PROBLEM:
Using the records below, repeat exactly the lines from the one holding "vfov_deg: 19.1" through the one holding "exposure_s: 1/30", both ends included, and no others.
***
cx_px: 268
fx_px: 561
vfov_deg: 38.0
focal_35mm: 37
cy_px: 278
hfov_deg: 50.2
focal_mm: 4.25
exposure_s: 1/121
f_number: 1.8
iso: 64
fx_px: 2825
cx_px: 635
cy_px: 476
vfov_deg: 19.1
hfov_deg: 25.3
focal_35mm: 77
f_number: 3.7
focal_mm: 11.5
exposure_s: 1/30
***
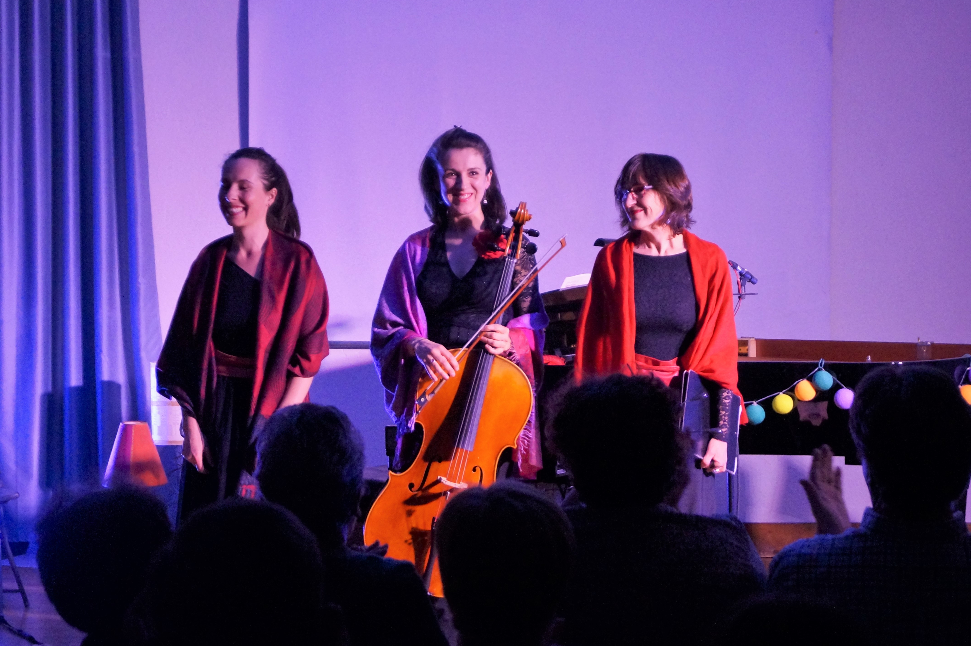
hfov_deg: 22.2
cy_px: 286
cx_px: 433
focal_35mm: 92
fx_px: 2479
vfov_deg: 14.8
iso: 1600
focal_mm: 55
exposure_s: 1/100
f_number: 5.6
***
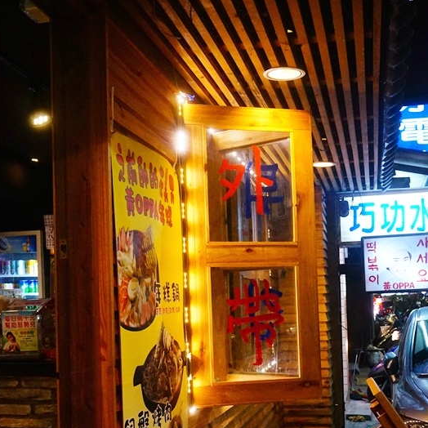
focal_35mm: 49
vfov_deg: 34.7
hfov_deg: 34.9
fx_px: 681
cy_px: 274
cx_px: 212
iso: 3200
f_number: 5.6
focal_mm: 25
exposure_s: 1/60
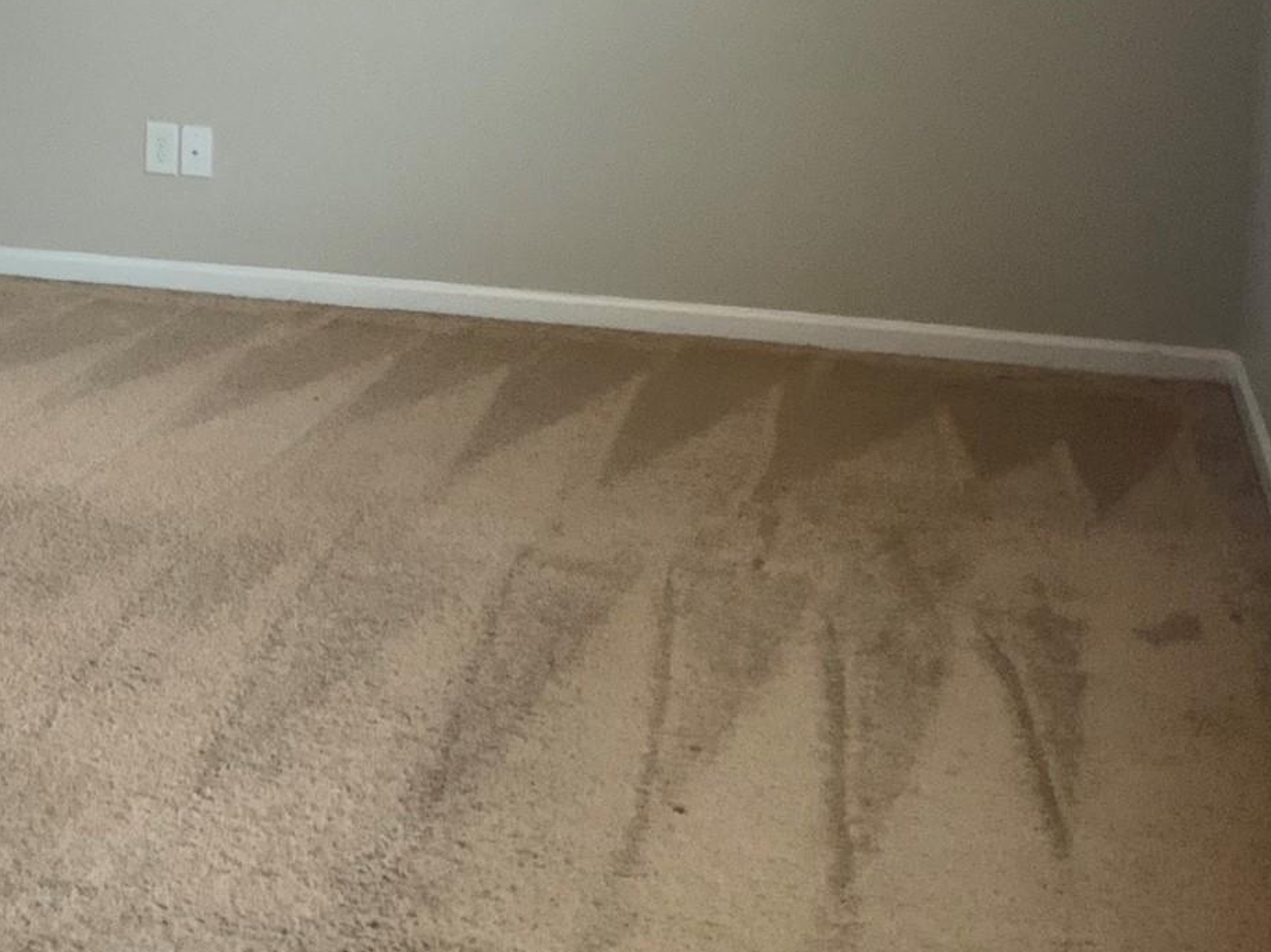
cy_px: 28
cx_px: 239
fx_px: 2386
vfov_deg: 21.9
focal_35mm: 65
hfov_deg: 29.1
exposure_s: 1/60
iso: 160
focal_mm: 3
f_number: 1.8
***
ANSWER BOX:
vfov_deg: 19.1
hfov_deg: 25.3
focal_35mm: 77
f_number: 3.7
focal_mm: 11.5
exposure_s: 1/30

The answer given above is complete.